The article goes on to cite old-liberal standbys in Leviticus, without any effort to explain to the reader why Christians believe the dietary laws of the Old Testament are no longer applicable.
Although the author admits that the Bible condemns gay sex, he explains those texts away, writing in part that two Leviticus references "are throwaway lines." Perhaps they'll be revived as the document evolves. The author enlightens this Christian by explaining that a condemnation by Paul of men who "'were inflamed with lust for one another'" . . . is really a critiqu of the worst kind of wickedness: self-delustion, violence, promiscuity and debautchery" and is ultimately a reference "to the depravity of Roman emperors, the craven habits of Nero and Caligula, a reference his audience would hav grasped instantly." Apparently, that verse has not evolved to apply to others besides Nero and Caligula.

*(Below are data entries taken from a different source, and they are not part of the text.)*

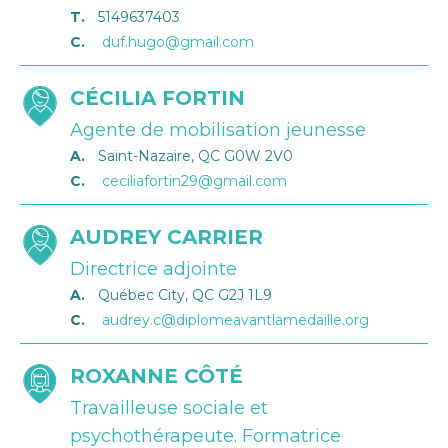
T.
5149637403
C.
duf.hugo@gmail.com
CÉCILIA FORTIN
Agente de mobilisation jeunesse
A.
Saint-Nazaire, QC G0W 2V0
C.
ceciliafortin29@gmail.com
AUDREY CARRIER
Directrice adjointe
A.
Québec City, QC G2J 1L9
C.
audrey.c@diplomeavantlamedaille.org
ROXANNE CÔTÉ
Travailleuse sociale et
psychothérapeute. Formatrice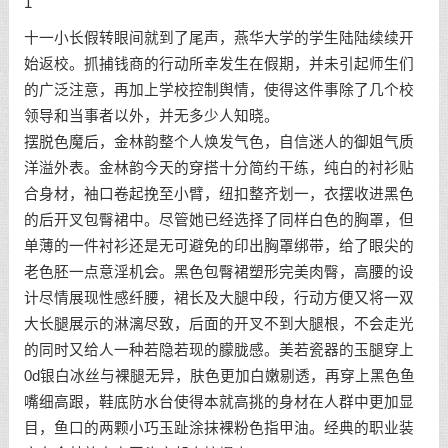
1
十一小长假转眼间就到了尾声，燕华大学的学生陆陆续续开
始返校。抓捕钱商的行动所幸发生在假期，并未引起师生们
的广泛注意，再加上学校控制舆情，使得这件事除了几个校
领导和当事者以外，并无多少人知晓。
摆脱色魔后，金林韵整个人焕发气色，自信迷人的御姐气质
洋溢外表。金林韵今天的穿搭十分简约干练，纯白的衬衫贴
合身材，袖口卷起挽至小臂，纽扣整齐划一，衣摆收进黑色
的后开叉包臀裙中。尽管她已经选择了同样白色的胸罩，但
单薄的一件衬衫还是无可避免的印出胸罩绑带，给了眼尖的
老色胚一点意淫机会。黑色包臀裙塑形完美肉臀，高腰的设
计尽情展现性感纤腰，裙长及大腿中段，行动方便又将一双
大长腿展示的淋漓尽致，后面的开叉不到大腿根，不会走光
的同时又给人一种若隐若现的朦胧感。美若瓷器的玉腿穿上
0d银白冰丝与裸腿无异，肤色更加白嫩剔透，再穿上黑色鱼
嘴细高跟，鞋底防水台使得本就高挑的身材在人群中更加显
目，鱼口的两颗小巧玉趾涂抹裸粉色指甲油。经典的职业装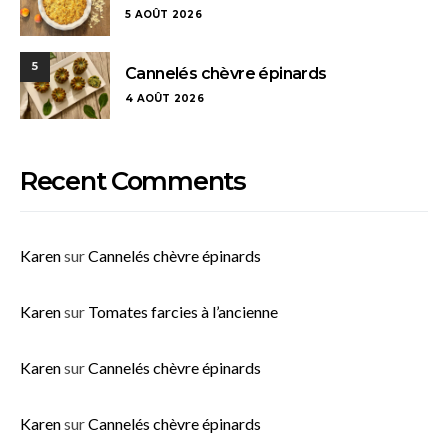
5 AOÛT 2026
5
Cannelés chèvre épinards
4 AOÛT 2026
Recent Comments
Karen
sur
Cannelés chèvre épinards
Karen
sur
Tomates farcies à l’ancienne
Karen
sur
Cannelés chèvre épinards
Karen
sur
Cannelés chèvre épinards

The author even questions the heterosexuality of King David, who had a great love for Jonathan. No word on whether David eyed Jonathan taking a bathe, however.

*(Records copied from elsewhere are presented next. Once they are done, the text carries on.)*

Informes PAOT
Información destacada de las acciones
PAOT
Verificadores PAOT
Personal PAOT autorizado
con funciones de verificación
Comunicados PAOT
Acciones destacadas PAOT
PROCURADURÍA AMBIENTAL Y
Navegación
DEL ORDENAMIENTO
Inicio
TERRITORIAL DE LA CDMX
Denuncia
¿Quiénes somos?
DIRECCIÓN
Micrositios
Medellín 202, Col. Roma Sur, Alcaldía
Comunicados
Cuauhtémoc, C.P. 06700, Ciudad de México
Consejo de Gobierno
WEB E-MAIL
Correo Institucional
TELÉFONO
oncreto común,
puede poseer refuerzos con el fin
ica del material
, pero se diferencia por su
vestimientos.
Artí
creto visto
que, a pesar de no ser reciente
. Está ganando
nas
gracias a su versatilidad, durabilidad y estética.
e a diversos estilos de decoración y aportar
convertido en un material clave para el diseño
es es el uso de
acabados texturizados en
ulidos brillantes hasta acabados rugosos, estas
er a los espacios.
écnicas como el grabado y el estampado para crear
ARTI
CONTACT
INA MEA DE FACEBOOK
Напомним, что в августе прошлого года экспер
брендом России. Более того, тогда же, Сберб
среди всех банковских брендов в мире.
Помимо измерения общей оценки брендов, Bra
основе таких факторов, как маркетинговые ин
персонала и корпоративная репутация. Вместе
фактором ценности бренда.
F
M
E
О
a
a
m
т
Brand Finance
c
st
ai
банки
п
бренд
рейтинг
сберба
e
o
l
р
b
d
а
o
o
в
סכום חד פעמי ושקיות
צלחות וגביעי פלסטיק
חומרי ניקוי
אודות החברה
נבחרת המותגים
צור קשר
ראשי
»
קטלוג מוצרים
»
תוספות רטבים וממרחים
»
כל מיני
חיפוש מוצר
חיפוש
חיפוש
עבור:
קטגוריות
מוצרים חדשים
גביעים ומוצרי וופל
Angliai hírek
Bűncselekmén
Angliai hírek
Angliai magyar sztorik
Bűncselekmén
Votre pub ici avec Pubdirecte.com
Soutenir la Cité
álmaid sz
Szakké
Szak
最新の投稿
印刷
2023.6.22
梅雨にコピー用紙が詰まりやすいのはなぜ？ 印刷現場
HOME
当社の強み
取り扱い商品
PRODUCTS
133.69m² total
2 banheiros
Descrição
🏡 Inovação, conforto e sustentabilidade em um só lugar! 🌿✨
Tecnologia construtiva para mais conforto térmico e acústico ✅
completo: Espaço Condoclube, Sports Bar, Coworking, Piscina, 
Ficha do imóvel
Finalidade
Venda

Reasonable people can disagree about the meaning and import of particular texts in the Bible. But there is no doubt about whether the Bible teaches homosexuality is a sin. One can argue that the Bible is irrelevant, or that public policy should not be influenced by its contents. However, no serious person, who really wants to know the truth, can deny that the Bible roundly denounces homosexuality in both the Old and New Testaments.
I don't mind secularists, really. But I'd rather them not tell me what my religion teaches. By the same token, I won't tell them what secular-atheists should believe.